Als financiële PvdA-man weet ik begin jaren tachtig het ontslag van 1500 ambtenaren terug te brengen tot 900. De dag erop staat in het Utrechts Nieuwsblad: Nog nooit ontsloeg de PvdA zoveel ambtenaren. Ik denk: shit, dat had ik, dat had de PvdA, anders moeten aanpakken. Een paar jaar later schrijf ik een artikel over verstandig bezuinigen in de zorg op basis van economische publicaties uit de crisisjaren dertig en ook een beetje vanwege mijn eigen ervaringen toen.
- - - -
**Opdracht**
Zet het fragment over bezuinigingen en het ontslag van ambtenaren voort, te beginnen na de laatste zin ervan.

**Verstrekte gegevens**
- - - -
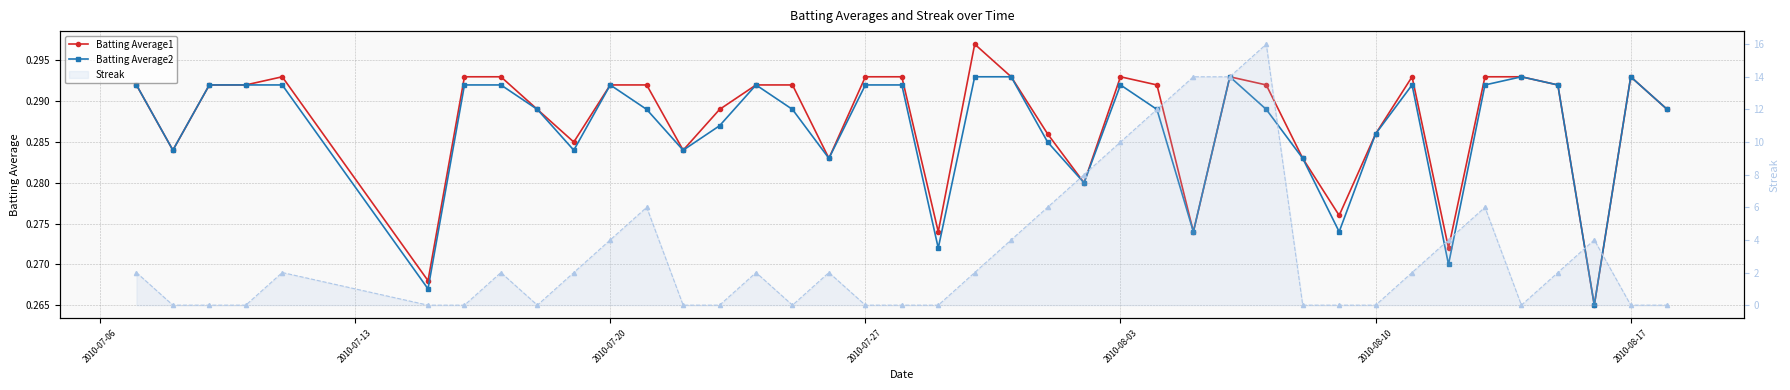

What is the greatest value displayed?

16.0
- - - -
**Antwoordvak**
Promoveren op regionale samenwerking
Grondlegger van de gezondheidseconomie in Nederland is Lou Groot. Ik promoveer in 1980 bij hem en Hattinga Verschure op regionale samenwerking en financiering in Nederland, Engeland en Zweden. Ik reis in de periode 1974 – 1980 veel naar die andere landen. In zijn laudatio na de promotie noemt Lou mij een wetenschapper, een politicus en een journalist. Ik denk na en kies definitief voor het eerste beroep. Ik kies in 1984 voor de academie en niet voor de politiek. Want: wetenschap is inhoudelijker dan omgaan met macht.
In 1987 word ik hoogleraar samen met de ervaren Joop van Londen. Ik weet niets van management. Mijn secretaresse Margriet geeft mij een postboek: Dat moet je afhandelen. Leiding geven aan medewerkers gaat mij in het begin ook niet goed af. In 1988 trouw ik met Els. Een jaar later wordt de oudste van onze drie kinderen geboren.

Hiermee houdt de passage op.